Ja mam juz tylko 3 miesiące na to, a moja matka nie robi kompletnie nic w tym kierunku :no: będę musiała chyba specjalnie urlop wziąć z tydzień - półtora żeby wziąć sprawy w swoje ręce.
 
czemu bo uważam że Szymek jest dośc dużym chłopcem i to że potrafi powiedzieć co ma zrobić jak chce siuku czy kupkę to jest dla mnie znak że to już czas. no i jest lato a raczej wiosna ale mniej warstw do ubierania szybciej wszystko schnie

a dla chłopców to nie dobrze tak długo w pieluszce biegać i dlatego lato 2009 ma być tym pożegnaniem z pieluchą

to jak z piersią on był zawsze w moich oczach za mały aż w końcu bez większego przygotowania ciach i koniec nie dostał i udało się przeżył Szymek i ja.

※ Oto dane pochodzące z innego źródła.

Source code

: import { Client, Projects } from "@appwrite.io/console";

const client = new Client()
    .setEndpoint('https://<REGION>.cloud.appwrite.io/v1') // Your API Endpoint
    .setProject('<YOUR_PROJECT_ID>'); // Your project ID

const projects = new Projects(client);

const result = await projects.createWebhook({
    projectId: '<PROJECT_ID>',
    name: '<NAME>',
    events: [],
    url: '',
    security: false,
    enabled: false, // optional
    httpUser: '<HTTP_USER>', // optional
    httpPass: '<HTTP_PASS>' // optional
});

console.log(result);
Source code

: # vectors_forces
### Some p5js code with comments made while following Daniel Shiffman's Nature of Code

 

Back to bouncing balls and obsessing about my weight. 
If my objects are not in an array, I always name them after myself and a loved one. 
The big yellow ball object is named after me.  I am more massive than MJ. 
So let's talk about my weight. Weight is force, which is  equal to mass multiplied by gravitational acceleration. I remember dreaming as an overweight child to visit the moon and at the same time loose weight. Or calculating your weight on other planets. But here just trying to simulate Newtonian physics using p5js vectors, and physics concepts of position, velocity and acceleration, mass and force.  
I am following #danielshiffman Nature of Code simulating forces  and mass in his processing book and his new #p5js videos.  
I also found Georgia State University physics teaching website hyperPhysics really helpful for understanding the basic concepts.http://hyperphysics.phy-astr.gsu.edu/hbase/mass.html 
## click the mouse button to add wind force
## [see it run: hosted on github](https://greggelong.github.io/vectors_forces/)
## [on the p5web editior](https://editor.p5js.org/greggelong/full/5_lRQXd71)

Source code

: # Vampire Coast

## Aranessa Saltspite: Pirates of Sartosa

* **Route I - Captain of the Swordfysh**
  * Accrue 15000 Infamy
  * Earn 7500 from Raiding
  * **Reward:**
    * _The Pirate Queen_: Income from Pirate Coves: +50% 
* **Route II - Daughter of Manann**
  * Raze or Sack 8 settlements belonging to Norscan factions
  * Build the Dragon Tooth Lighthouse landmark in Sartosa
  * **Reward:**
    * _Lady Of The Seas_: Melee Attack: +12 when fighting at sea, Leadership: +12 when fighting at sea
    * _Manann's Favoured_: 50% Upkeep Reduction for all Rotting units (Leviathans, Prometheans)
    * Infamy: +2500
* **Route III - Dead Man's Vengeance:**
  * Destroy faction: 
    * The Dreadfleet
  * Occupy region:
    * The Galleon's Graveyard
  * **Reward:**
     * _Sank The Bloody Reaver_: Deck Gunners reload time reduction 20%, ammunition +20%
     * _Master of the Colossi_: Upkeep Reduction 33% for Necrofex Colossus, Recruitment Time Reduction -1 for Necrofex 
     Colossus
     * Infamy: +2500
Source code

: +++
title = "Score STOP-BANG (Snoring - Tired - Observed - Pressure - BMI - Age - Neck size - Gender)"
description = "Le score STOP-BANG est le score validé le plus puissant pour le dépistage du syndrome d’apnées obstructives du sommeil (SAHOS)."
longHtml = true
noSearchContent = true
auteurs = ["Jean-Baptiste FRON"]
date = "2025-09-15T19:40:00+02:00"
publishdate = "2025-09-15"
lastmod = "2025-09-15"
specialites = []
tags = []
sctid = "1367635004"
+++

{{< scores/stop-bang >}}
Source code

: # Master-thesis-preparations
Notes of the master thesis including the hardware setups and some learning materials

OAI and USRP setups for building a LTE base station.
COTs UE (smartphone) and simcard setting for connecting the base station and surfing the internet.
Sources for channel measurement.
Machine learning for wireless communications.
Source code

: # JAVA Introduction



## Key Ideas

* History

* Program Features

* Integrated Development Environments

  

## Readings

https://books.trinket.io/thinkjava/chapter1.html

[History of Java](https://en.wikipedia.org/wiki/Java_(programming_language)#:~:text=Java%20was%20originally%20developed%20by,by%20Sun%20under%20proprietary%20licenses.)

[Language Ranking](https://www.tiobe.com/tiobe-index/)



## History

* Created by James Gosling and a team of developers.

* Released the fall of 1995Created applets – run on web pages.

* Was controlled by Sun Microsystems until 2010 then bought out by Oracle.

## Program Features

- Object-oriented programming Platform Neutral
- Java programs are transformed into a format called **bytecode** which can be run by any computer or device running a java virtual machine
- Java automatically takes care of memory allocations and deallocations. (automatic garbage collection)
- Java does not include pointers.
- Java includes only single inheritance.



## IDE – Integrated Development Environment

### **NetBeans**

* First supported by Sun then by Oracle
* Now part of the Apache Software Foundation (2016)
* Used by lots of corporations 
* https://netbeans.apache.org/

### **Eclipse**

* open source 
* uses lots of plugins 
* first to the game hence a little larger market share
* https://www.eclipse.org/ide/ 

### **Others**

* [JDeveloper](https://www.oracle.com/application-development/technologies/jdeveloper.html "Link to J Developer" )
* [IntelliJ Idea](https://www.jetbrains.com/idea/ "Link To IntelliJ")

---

teraz też musi nam się udać.
 
a dla chłopców to nie dobrze tak długo w pieluszce biegać i dlatego lato 2009 ma być tym pożegnaniem z pieluchą
.

No to daj mu ten czas na to ;-) do końca lata 2009 jeszcze trochę... wszak jeszcze się nawet nie zaczęło :tak: Ja myślę że jak te nasze mądralinki pobiegają z gołymi pupami i obsikanymi ciągle nogami to szybko się nauczą że lepiej sikać do nocnika niż po nogach :-p Tylko pogoda musi sprzyjać, juz niedługo... głowa do góry :tak:
 
reklama
no własnie nie wiem - raz latał zasikany chyba 2 godziny i wcale ale to wcale nic mu nie przeszkadzało.

no wiem że głowa do góry tylko jakoś tyczki wspornika mi brak.